New Jersey Governor Chris Christie and New York Mayor Michael Bloomberg were central figures in morning news coverage of the aftermath and continuing devastation of Hurricane/Superstorm Sandy.
Christie, in a press conference updating the damage to his state, said that every rail line had been damaged, houses lifted from their foundations, massive flooding, sewage treatment plants compromised, roads impassible and residents who could not be allowed to return to assess damage he said was worse than anything he had anticipated.
Footage of New York tunnels submerged in salt water, portions of nuclear plants shut down in New York and New Jersey, and scores of Houses in Queens burned down to the water lines prefaced a press conference by Cuomo.
They joined already iconic TV images of a Chelsea building whose front had collapsed, making it look like a doll house to one Fox reporter; a collapsed crane boom swaying high above the city, and water rushing past a door in a Hoboken PATH train station.
Bloomberg, flanked by Sen.
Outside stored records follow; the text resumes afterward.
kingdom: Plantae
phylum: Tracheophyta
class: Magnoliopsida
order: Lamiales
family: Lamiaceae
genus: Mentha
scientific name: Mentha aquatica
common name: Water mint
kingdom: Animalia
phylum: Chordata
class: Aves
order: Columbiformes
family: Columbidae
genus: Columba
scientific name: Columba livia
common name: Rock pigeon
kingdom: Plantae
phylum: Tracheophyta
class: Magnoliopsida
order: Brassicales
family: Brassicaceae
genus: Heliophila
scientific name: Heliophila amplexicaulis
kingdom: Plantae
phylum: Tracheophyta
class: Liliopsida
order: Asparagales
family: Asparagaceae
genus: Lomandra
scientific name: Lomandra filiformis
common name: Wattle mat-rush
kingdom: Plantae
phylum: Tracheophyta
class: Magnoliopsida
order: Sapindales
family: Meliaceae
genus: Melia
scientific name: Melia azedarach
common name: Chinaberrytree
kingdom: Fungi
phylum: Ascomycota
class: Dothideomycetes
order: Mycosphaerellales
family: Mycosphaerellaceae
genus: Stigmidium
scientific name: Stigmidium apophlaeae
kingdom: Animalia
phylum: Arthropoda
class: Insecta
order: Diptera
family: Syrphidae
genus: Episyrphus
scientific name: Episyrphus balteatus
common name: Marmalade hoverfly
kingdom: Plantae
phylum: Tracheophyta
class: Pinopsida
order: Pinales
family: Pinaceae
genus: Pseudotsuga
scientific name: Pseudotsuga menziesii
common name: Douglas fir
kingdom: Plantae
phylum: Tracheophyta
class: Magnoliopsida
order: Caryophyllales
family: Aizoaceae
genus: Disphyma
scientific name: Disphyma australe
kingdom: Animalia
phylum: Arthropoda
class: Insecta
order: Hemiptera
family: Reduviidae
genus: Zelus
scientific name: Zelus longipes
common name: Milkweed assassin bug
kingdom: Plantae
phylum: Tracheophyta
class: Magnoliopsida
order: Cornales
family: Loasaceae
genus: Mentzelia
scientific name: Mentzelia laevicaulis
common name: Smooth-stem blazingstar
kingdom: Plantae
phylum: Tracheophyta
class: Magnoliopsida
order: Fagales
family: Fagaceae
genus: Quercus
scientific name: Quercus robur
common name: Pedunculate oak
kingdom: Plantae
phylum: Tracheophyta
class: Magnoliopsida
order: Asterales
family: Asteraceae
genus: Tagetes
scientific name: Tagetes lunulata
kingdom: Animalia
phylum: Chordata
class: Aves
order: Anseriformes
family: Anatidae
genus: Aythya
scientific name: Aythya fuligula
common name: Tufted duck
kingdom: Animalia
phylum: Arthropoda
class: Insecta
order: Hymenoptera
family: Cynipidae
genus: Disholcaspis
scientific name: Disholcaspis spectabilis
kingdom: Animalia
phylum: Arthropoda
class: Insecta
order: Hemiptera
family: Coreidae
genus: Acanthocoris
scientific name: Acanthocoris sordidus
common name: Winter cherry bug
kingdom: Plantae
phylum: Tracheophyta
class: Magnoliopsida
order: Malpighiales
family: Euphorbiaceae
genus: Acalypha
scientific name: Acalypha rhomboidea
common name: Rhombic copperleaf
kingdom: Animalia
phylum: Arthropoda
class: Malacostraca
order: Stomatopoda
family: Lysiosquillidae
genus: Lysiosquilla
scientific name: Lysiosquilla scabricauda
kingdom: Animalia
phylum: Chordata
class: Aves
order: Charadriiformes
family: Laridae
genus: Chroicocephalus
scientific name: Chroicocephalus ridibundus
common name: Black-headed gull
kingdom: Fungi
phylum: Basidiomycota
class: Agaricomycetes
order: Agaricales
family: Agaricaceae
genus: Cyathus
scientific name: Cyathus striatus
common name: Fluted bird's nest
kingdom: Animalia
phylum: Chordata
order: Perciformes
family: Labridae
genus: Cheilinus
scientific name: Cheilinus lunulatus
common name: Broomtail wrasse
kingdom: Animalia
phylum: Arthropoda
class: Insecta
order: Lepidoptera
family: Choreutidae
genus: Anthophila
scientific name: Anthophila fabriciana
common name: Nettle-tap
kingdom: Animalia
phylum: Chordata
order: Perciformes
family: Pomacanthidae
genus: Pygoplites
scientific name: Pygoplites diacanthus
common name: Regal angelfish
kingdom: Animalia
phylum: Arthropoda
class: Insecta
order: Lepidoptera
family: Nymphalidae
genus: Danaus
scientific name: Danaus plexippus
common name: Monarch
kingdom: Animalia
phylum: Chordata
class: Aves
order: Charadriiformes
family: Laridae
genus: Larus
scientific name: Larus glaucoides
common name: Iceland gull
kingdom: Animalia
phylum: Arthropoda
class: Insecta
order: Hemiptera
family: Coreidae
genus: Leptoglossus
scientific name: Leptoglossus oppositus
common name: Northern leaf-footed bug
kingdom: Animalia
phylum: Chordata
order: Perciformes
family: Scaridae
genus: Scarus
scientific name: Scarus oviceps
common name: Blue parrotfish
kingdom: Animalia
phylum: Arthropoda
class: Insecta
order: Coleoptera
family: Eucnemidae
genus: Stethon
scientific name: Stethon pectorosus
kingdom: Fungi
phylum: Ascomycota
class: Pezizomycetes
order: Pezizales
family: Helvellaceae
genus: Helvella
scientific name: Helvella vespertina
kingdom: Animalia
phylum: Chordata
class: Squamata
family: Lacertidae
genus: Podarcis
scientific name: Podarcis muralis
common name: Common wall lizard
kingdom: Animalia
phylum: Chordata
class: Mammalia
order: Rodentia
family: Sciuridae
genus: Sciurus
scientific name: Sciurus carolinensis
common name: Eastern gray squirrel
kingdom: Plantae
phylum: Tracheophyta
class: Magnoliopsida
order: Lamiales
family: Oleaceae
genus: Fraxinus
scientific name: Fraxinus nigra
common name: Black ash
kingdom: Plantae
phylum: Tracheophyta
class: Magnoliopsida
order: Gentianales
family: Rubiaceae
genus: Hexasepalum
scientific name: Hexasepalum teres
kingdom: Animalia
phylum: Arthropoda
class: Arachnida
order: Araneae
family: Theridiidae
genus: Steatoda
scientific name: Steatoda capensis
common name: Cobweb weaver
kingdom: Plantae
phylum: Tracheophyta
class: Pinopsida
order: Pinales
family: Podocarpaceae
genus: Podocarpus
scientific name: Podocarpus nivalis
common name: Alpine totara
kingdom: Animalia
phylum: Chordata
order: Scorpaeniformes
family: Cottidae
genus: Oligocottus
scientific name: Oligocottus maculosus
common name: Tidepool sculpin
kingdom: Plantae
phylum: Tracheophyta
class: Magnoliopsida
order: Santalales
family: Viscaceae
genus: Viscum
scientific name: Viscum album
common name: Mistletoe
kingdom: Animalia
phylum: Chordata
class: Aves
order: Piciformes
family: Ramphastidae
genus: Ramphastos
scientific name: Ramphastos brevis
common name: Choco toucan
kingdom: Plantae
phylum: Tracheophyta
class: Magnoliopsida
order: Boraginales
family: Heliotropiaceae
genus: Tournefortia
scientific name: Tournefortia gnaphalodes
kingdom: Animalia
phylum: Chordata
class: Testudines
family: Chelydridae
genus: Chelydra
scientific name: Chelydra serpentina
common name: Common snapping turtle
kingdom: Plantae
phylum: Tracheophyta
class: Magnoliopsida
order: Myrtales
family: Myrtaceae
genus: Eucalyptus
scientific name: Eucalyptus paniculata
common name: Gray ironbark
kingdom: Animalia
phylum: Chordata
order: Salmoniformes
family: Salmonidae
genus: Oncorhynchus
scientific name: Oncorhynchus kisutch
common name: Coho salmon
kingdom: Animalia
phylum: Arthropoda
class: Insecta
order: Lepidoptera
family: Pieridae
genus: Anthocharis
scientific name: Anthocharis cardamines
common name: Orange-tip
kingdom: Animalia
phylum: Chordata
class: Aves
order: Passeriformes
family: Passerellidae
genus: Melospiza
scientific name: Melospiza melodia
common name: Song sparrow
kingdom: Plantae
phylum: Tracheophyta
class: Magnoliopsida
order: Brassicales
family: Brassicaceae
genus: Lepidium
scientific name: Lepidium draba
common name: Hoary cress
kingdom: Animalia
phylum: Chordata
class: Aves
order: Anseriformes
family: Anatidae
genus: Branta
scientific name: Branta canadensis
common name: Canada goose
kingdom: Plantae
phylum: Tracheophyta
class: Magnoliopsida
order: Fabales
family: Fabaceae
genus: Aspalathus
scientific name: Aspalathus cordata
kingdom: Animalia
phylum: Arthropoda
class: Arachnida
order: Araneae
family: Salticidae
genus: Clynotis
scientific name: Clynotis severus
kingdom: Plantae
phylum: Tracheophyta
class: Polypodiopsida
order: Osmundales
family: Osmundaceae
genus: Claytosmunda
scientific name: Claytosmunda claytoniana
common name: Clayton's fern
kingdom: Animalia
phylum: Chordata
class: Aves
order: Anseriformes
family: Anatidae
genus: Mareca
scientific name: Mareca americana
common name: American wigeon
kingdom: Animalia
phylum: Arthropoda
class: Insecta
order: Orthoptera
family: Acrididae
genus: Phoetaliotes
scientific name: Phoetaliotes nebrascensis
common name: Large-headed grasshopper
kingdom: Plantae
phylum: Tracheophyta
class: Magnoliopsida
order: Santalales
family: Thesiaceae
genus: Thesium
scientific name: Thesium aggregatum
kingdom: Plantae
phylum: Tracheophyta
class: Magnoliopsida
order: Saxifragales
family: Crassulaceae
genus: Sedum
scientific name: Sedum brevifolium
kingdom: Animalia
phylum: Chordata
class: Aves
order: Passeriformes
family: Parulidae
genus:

Chuck Schumer, called it a devastating storm, perhaps the worst the city had ever experienced. He said there had been 23 fires, including more than 80 houses in Breezy Point, Queens. He called the TV pictures of that fire like a forest fire out West.
Bloomberg said the storm claimed the lives of at least 10 residents of New York City and said he expected that number to grow. He said the biggest challenges is getting transportation system up and moving and power restored. Subway damage is worst in its history, said an MTA official. Bloomberg said his administration would move “heaven and earth” to help.
Public transportation is closed “until further notice,” Bloomberg said, though limited bus service could be restored as early as Tuesday. Airports were also closed, and some estimates had the Con Ed power outages lasting as much as a week.
In Washington, which dodged much of the bullet that was Sandy, WUSA remained in wall-to-wall storm coverage mode Tuesday morning, while other stations had returned to regular programming.